Prezentowy test prawdy
Mikołajki, urodziny, awans w pracy. Co dostajesz od niego? Kubek z napisem „najlepsza kumpela”? A może książkę, którą kiedyś mu poleciłaś, lub bilet na koncert Twojego ulubionego zespołu? Prezent to nie tylko upominek – to okno do jego intencji. Faceci, nawet ci najbardziej niepozorni, potrafią wykazać się niezwykłą kreatywnością, kiedy zależy im na dziewczynie. Jeśli jednak jego zaangażowanie kończy się na zdawkowym „wszystkiego naj”, to – przykro nam – być może jesteś tylko sympatyczną postacią drugoplanową w jego życiu.
Czy Twoi znajomi już wiedzą, „że coś jest na rzeczy”?
Bywa i tak, że wszyscy wokół widzą, że coś iskrzy – tylko on zdaje się nieświadomy. Ale jeżeli znajomi pytają: „Wy coś macie, prawda?” a on się rumieni szybciej niż po ostrym sosie, to nie ignoruj tych sygnałów. Zadbaj jednak o to, by nie dopowiadać sobie w głowie romantycznej historii na podstawie jednej wspólnej kawy – nawet jeśli odbyła się w kawiarni z nastrojowym jazzem w tle.
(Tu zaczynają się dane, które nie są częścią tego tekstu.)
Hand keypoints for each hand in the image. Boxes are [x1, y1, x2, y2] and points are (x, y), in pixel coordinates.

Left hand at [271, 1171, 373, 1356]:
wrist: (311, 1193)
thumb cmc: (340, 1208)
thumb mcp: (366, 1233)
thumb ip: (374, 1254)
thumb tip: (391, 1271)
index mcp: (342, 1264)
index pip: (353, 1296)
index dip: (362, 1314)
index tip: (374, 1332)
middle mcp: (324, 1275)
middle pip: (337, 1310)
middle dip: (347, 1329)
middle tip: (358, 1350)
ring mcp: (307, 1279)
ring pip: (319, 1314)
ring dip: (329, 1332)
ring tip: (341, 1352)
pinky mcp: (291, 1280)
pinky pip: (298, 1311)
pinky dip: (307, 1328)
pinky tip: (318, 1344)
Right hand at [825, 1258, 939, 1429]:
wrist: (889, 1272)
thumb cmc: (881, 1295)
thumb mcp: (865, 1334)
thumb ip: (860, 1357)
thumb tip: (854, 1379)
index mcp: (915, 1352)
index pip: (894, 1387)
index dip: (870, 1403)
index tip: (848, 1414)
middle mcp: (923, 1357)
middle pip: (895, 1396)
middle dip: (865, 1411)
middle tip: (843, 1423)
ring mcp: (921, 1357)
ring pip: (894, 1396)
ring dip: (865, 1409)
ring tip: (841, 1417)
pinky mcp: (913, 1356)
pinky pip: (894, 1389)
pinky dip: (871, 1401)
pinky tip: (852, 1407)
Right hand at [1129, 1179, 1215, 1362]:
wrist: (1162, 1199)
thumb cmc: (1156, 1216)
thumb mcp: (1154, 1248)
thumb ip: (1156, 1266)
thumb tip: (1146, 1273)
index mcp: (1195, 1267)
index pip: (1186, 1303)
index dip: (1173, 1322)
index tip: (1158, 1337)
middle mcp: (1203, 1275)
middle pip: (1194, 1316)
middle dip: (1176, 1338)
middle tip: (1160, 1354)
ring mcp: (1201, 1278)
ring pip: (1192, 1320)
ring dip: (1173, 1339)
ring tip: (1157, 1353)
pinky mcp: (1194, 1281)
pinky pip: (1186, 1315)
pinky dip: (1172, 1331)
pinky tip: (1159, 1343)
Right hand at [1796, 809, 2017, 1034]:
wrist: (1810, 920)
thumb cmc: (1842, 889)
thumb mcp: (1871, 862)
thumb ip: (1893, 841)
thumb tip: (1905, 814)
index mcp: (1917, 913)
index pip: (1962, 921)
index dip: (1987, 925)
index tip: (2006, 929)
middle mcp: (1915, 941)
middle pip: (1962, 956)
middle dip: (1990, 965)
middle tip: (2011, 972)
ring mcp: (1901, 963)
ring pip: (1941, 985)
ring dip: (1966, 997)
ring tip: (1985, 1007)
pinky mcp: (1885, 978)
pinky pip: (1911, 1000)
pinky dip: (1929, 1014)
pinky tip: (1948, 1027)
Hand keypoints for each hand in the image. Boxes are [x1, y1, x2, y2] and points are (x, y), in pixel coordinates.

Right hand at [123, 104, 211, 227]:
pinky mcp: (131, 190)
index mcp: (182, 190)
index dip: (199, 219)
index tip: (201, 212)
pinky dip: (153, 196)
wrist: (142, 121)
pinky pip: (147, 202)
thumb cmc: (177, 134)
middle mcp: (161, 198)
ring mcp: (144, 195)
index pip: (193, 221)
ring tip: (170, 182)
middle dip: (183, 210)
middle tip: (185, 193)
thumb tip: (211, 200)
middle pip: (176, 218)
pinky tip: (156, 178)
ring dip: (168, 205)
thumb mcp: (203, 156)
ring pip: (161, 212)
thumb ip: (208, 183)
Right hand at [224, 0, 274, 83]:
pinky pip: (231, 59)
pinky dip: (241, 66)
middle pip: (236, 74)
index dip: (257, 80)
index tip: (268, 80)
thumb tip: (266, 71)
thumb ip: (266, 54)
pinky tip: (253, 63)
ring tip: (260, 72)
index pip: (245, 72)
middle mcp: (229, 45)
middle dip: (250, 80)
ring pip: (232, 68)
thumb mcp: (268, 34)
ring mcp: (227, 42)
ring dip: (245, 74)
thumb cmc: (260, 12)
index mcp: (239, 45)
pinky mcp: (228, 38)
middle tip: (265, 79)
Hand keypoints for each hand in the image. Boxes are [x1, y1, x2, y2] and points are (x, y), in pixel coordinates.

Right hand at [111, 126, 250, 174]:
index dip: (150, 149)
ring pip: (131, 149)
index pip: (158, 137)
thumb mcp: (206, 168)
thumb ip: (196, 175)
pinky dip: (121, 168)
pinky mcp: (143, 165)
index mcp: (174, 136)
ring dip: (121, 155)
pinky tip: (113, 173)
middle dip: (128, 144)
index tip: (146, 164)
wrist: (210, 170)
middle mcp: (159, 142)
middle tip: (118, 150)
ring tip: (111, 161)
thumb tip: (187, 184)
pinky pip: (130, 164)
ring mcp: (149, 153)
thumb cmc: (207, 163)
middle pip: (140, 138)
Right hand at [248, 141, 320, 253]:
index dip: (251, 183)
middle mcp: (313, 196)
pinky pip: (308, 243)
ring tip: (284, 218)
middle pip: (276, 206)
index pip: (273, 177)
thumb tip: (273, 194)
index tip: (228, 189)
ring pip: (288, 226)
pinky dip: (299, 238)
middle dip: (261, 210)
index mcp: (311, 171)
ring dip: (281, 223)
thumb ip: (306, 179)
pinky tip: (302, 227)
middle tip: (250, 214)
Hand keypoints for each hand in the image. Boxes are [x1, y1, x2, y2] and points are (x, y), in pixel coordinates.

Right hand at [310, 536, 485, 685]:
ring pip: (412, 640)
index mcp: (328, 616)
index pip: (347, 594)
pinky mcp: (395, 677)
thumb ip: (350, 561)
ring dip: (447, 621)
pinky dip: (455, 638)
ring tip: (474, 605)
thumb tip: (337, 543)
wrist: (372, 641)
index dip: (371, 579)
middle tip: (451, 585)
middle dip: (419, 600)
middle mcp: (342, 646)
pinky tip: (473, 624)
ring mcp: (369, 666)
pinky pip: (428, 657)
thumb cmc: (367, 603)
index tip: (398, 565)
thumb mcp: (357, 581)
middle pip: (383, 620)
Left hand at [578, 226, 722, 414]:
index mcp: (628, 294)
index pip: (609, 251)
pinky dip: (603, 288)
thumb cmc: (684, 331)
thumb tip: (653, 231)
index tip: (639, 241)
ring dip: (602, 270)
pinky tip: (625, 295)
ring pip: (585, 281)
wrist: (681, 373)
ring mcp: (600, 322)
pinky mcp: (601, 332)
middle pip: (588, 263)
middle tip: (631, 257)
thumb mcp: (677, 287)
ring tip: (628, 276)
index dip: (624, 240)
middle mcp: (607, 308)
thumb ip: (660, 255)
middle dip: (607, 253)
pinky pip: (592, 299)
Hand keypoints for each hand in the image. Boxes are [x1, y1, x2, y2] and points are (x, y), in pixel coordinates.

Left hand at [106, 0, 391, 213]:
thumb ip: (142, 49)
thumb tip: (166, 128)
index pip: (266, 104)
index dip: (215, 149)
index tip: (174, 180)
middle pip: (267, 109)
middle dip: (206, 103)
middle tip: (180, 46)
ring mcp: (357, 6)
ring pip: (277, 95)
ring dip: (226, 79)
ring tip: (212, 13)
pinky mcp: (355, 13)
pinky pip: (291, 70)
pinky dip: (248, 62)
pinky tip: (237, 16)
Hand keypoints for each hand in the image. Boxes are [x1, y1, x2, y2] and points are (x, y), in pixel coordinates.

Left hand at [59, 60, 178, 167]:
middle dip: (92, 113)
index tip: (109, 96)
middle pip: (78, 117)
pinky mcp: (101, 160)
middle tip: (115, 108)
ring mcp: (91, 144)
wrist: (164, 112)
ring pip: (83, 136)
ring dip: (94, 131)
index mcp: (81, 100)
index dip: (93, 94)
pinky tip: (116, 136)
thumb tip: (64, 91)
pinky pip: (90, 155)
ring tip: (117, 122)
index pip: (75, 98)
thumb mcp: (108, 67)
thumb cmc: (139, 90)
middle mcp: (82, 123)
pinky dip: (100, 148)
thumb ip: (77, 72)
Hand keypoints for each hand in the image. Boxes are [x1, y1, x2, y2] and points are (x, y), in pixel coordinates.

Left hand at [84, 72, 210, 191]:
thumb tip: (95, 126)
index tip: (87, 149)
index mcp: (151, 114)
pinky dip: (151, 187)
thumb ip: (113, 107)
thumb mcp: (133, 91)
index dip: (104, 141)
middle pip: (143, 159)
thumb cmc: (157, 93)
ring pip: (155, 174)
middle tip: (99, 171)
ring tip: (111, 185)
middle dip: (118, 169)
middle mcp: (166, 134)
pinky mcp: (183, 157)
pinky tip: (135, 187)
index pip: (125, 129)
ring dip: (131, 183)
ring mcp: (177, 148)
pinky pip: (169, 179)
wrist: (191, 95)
Co z jego opowieściami o innych kobietach?
Otwórzcie oczy i uszy. Jeżeli regularnie słuchasz relacji z randek lub wahań uczuciowych wobec innych kobiet, możesz stanowić jego skarb – doradcę sercowego. I chociaż to piękne, że Ci ufa… to nie tędy droga do zbudowania relacji romantycznej (chyba że lubisz miłosne trójkąty, ale to już inny artykuł). Zastanów się: czy słuchasz, jak opowiada o Tobie do innych (i czy w ogóle to robi)? To może wiele zdradzić.
Doceniaj niuanse… ale nie interpretuj każdego spojrzenia
To, że złapie Cię za dłoń, nie znaczy od razu, że planuje z Tobą dzieci i psa. Ale to też nie znaczy, że nic nie czuje. Sekret tkwi w częstotliwości i konsekwencji. Flirt nie powinien być jak wyprzedaż flash – dzisiaj jest, jutro już nie. Jeśli jego zachowanie wobec Ciebie to sinusoida emocjonalna, warto zadać sobie pytanie raz jeszcze: jestem dla niego koleżanką czy kimś więcej?
Ostatecznie niestety (albo stety!) nie istnieje żaden magiczny wykrywacz uczuć – chociaż wynalazcy aplikacji randkowych pewnie już nad tym pracują. Najlepsze, co możesz zrobić, to porozmawiać – szczerze, bez gry w zgadywanki. Okaże się, czy naprawdę coś iskrzy, czy tylko Ty trzymasz zapalniczkę. A jeżeli się okaże, że jesteś dla niego „super dziewczyną, ale…” – pamiętaj, że nie każda relacja musi prowadzić do miłosnego Happy Endu. Czasem potrzeba przejść przez friendzone, żeby odkryć, że zasługujesz na więcej – o wiele więcej niż sam status „koleżanki”.